Testing of the bridge was conducted within standards of the Science Olympiad Organization (using different equipment). The bridge is supported at either end by a smooth, level surface. A block (in this case a very large washer) rests on top of the bridge, supporting an eye-bolt, which is attached to a five-gallon bucket. To test the bridge, a material (pea-gravel from UAF parking lots) is loaded into the bucket until the bridge collapses. The bucket, gravel, block, and eye-bolt are then weighed to determine the maximum load that the bridge carried.

The results of the test using the calculated values from the Data page is a L_bridge 75.4 lbs and a m_bridge of 0.0450 lbs, making the total efficiency 1675, a 47.5%^..difference from the calculated value.

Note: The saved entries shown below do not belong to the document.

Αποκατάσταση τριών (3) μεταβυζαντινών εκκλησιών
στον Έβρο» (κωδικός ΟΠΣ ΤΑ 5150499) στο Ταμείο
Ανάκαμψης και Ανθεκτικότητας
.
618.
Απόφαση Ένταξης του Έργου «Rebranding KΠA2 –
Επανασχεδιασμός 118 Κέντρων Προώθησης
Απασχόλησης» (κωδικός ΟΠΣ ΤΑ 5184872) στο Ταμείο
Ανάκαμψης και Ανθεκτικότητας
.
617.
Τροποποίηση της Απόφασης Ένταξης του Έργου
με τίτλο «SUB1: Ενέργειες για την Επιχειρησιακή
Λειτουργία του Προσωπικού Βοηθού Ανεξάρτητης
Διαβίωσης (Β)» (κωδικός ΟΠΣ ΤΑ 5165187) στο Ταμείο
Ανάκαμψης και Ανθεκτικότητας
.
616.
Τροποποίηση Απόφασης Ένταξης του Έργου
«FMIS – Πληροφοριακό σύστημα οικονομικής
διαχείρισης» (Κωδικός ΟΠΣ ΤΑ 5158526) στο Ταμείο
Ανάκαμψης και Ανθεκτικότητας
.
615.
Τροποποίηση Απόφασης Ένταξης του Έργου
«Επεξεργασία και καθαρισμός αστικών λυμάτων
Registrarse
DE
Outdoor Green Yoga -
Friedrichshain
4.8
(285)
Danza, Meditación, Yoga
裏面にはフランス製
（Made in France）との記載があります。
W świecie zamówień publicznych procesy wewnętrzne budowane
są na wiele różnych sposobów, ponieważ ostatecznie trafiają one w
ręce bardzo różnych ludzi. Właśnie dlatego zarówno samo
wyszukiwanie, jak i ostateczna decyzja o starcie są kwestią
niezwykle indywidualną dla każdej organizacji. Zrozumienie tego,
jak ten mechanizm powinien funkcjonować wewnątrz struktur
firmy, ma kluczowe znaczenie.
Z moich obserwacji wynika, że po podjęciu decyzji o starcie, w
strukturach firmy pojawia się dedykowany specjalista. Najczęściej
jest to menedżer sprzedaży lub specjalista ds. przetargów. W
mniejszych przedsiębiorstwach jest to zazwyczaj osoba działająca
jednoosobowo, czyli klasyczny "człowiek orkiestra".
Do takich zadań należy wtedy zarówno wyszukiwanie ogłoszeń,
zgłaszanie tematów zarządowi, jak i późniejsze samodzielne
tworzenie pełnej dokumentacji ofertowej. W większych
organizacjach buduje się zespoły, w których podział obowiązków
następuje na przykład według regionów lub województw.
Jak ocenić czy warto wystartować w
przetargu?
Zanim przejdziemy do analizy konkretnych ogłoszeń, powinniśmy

The lower-than-calculated result is a good indication that there were factors not considered (or considered incorrectly) in the calculations. However, all of the analyses conducted still gave us a best case scenario where everything behaved perfectly. What did go wrong in the testing is the vertical legs DE and CF deflected out under load, at which point the zero-force member between points A and E failed. In the image to the right, the failed zero-force member spans the base of either leg of the bridge to the large loading washer.

Factors unconsidered are strength and grain inconsistencies in the wood used, joint and member flex, and the geometry not being perfectly matched to the design. To put the results in perspective, a bridge weighing as much as four sheets of computer paper supported a weight equal to two five gallon buckets full of water.